Perhaps a 3d plot gives evidence of this - so you'd "see it" first? (Of course this method fails if there's an x3 and you need a 4d plot.)
> library(scatterplot3d)
> scatterplot3d(x1,x2,y,highlight.3d=TRUE,col.grid="lightblue")
Can you tell from this plot that a straight "linear in both variables only" model
E{Y} = beta0 + beta1 x1 + beta2 x2
is deficient? Maybe? I'm not so sure about that. And maybe if you "spin it". But certainly it's very clear from the residuals vs. x1 x2 plot that some form of interaction is present.
So here's the fit
Y-hat = 5.085 - 1.975 x1 + 4.018 x2 + 1.994 x1 x2
Alpha is pretty good for plotting this sort of thing (and the pro version will allow you to spin it and change perspective / angles / scales etc.)

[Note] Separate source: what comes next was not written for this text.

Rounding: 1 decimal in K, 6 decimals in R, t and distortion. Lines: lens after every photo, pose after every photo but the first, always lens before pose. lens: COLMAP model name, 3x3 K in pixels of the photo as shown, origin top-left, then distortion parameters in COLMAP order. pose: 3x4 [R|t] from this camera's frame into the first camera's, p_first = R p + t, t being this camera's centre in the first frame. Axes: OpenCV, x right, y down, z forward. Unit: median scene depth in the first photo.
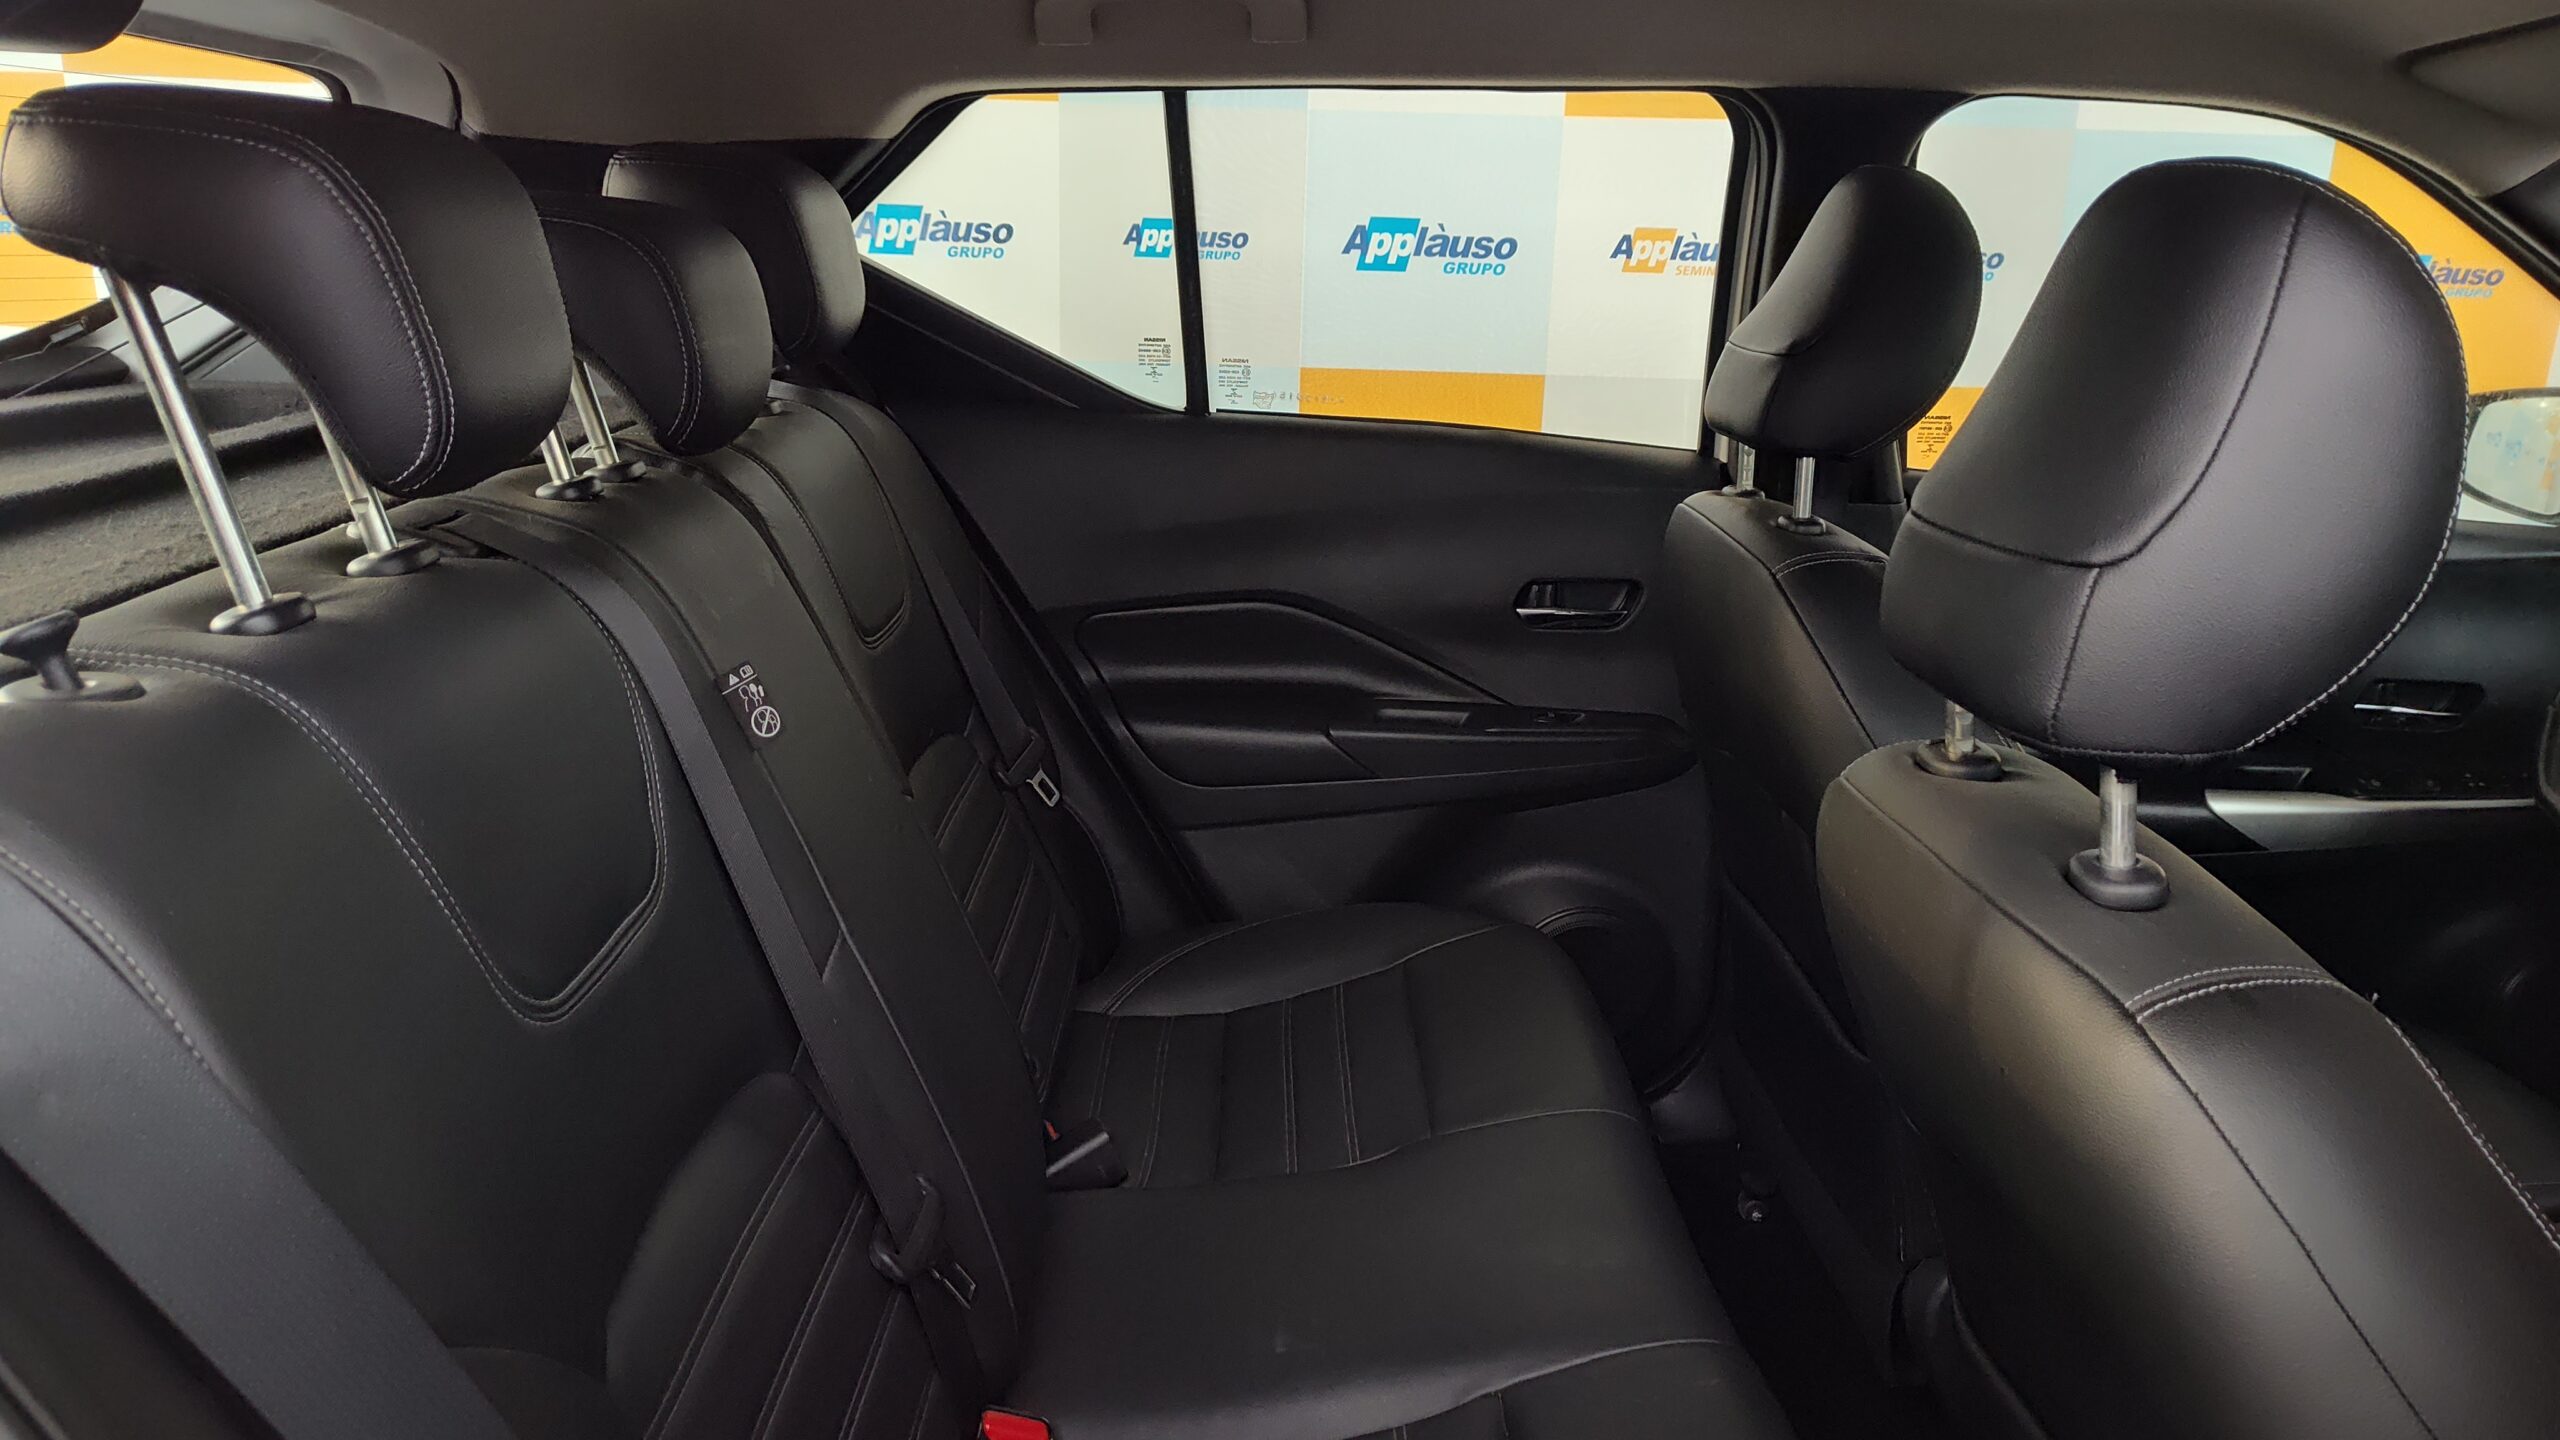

What you have here is a "skew plane". (Contours for an ordinary plane would be linear.) See how crosscuts are all linear, but the slopes are different? For x2 (y in the plot) = 20 the slope, as x1 (x in the plot) increases, is moderate. For x2 = 100 it's much higher. To go a little further:
Where x2 = 20: Y-hat = 5.085 - 1.975 x1 + 4.018(20) + 1.994(20) x1 = 85.44 + 37.91 x1
Where x2 = 100: Y-hat = 5.085 - 1.975 x1 + 4.018(100) + 1.994(100) x1 = 406.85 + 197.46 x1
Good question. Thanks for asking, Anne!